In cases of neurodegenerative disorders like Alzheimer’s disease or Parkinson’s disease, many of the nerve cells are often permanently lost and some pathways at work in the nervous system can become irrevocably damaged. Despite promising developments made in neurologic research, there is regrettably no treatment that can reverse this damage. However, functional neurology engages patients in therapies that can positively influence the other remaining parts of the nervous system. Through precise treatment of what still works, functional neurology can still benefit patients with neurodegenerative diseases and give patients a healthy life and better well being. Stimulating and exercising existing neural pathways through various therapies can make patients more endurance, function efficiently, and allow for mental and motor skills for normal everyday life.
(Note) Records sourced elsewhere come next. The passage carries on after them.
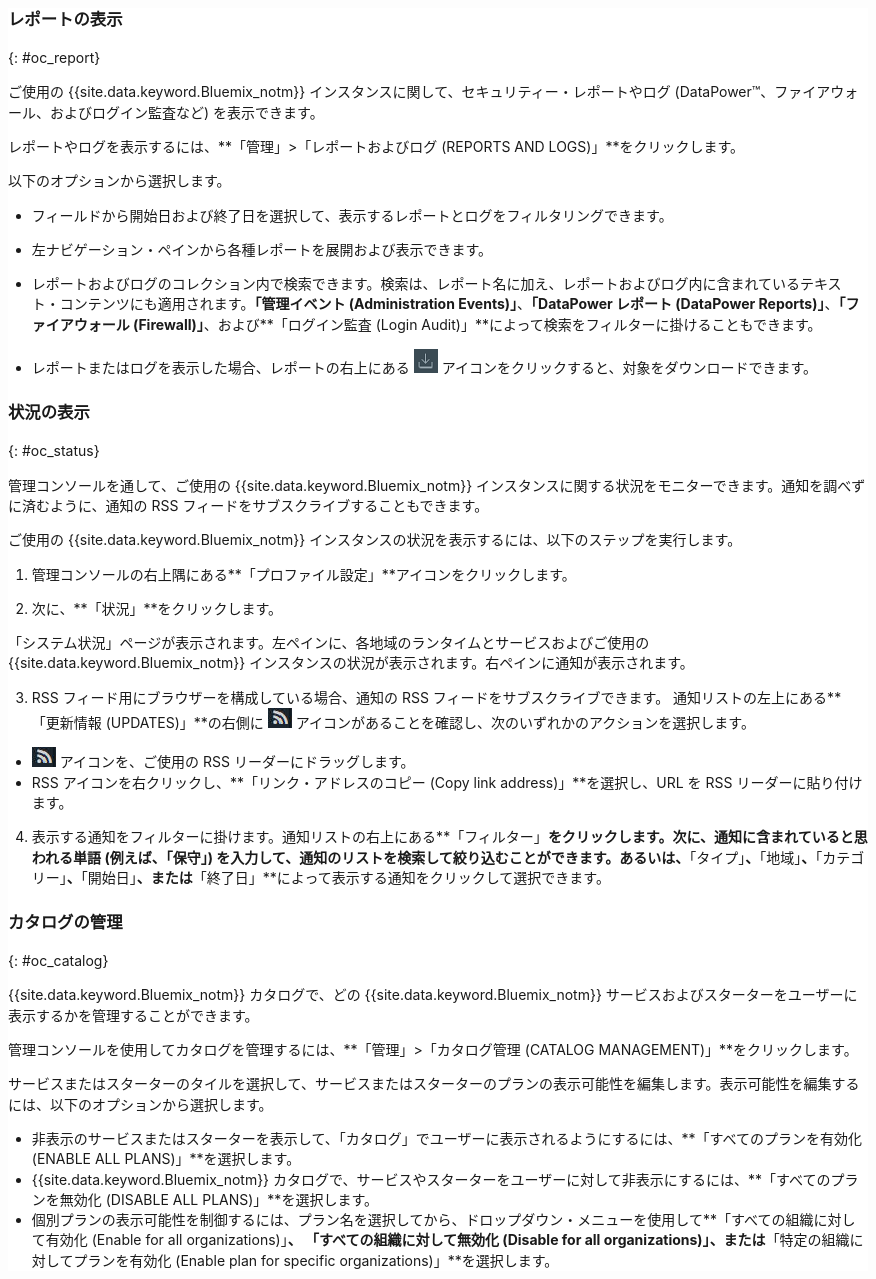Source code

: ### レポートの表示
{: #oc_report}

ご使用の {{site.data.keyword.Bluemix_notm}} インスタンスに関して、セキュリティー・レポートやログ (DataPower&trade;、ファイアウォール、およびログイン監査など) を表示できます。

レポートやログを表示するには、**「管理」&gt;「レポートおよびログ (REPORTS AND LOGS)」**をクリックします。

以下のオプションから選択します。

* フィールドから開始日および終了日を選択して、表示するレポートとログをフィルタリングできます。

* 左ナビゲーション・ペインから各種レポートを展開および表示できます。
* レポートおよびログのコレクション内で検索できます。検索は、レポート名に加え、レポートおよびログ内に含まれているテキスト・コンテンツにも適用されます。**「管理イベント (Administration Events)」**、**「DataPower レポート (DataPower Reports)」**、**「ファイアウォール (Firewall)」**、および**「ログイン監査 (Login Audit)」**によって検索をフィルターに掛けることもできます。
* レポートまたはログを表示した場合、レポートの右上にある ![ダウンロード](images/icon_download.png) アイコンをクリックすると、対象をダウンロードできます。

### 状況の表示
{: #oc_status}

管理コンソールを通して、ご使用の {{site.data.keyword.Bluemix_notm}} インスタンスに関する状況をモニターできます。通知を調べずに済むように、通知の RSS フィードをサブスクライブすることもできます。

ご使用の {{site.data.keyword.Bluemix_notm}} インスタンスの状況を表示するには、以下のステップを実行します。

1. 管理コンソールの右上隅にある**「プロファイル設定」**アイコンをクリックします。

2. 次に、**「状況」**をクリックします。

「システム状況」ページが表示されます。左ペインに、各地域のランタイムとサービスおよびご使用の {{site.data.keyword.Bluemix_notm}} インスタンスの状況が表示されます。右ペインに通知が表示されます。

3. RSS フィード用にブラウザーを構成している場合、通知の RSS フィードをサブスクライブできます。
通知リストの左上にある**「更新情報 (UPDATES)」**の右側に ![RSS](images/icon_RSS.png) アイコンがあることを確認し、次のいずれかのアクションを選択します。

* ![RSS](images/icon_RSS.png) アイコンを、ご使用の RSS リーダーにドラッグします。
* RSS アイコンを右クリックし、**「リンク・アドレスのコピー (Copy link address)」**を選択し、URL を RSS リーダーに貼り付けます。


4. 表示する通知をフィルターに掛けます。通知リストの右上にある**「フィルター」**をクリックします。次に、通知に含まれていると思われる単語 (例えば、「保守」) を入力して、通知のリストを検索して絞り込むことができます。あるいは、**「タイプ」**、**「地域」**、**「カテゴリー」**、**「開始日」**、または**「終了日」**によって表示する通知をクリックして選択できます。

### カタログの管理
{: #oc_catalog}

{{site.data.keyword.Bluemix_notm}} カタログで、どの {{site.data.keyword.Bluemix_notm}} サービスおよびスターターをユーザーに表示するかを管理することができます。

管理コンソールを使用してカタログを管理するには、**「管理」&gt;「カタログ管理 (CATALOG MANAGEMENT)」**をクリックします。

サービスまたはスターターのタイルを選択して、サービスまたはスターターのプランの表示可能性を編集します。表示可能性を編集するには、以下のオプションから選択します。
* 非表示のサービスまたはスターターを表示して、「カタログ」でユーザーに表示されるようにするには、**「すべてのプランを有効化 (ENABLE ALL PLANS)」**を選択します。
* {{site.data.keyword.Bluemix_notm}} カタログで、サービスやスターターをユーザーに対して非表示にするには、**「すべてのプランを無効化 (DISABLE ALL PLANS)」**を選択します。
* 個別プランの表示可能性を制御するには、プラン名を選択してから、ドロップダウン・メニューを使用して**「すべての組織に対して有効化 (Enable for all organizations)」**、 **「すべての組織に対して無効化 (Disable for all organizations)」**、または**「特定の組織に対してプランを有効化 (Enable plan for specific organizations)」**を選択します。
Therapies are focused around stimulation of neurological structures through various exercises. Stimuli utilized in therapy include electrical modalities, laser and light therapies, auditory and visual inputs, and tactile and proprioceptive therapies. These are employed to stimulate the portions of your brain that are deficient and to build endurance in your fragile systems. The insufficient areas are then stimulated by performing a series of workouts in a precise order and for specific tasks. As your brain’s endurance and efficiency improve, we progress from basic brain reflexes and processes to increasingly demanding activities. We create activities that bring the many problematic regions together and retrain them to work together. We next design exercises that allow us to imitate the situations in which you have the greatest difficulty and assist you rebuild your function in real-world situations.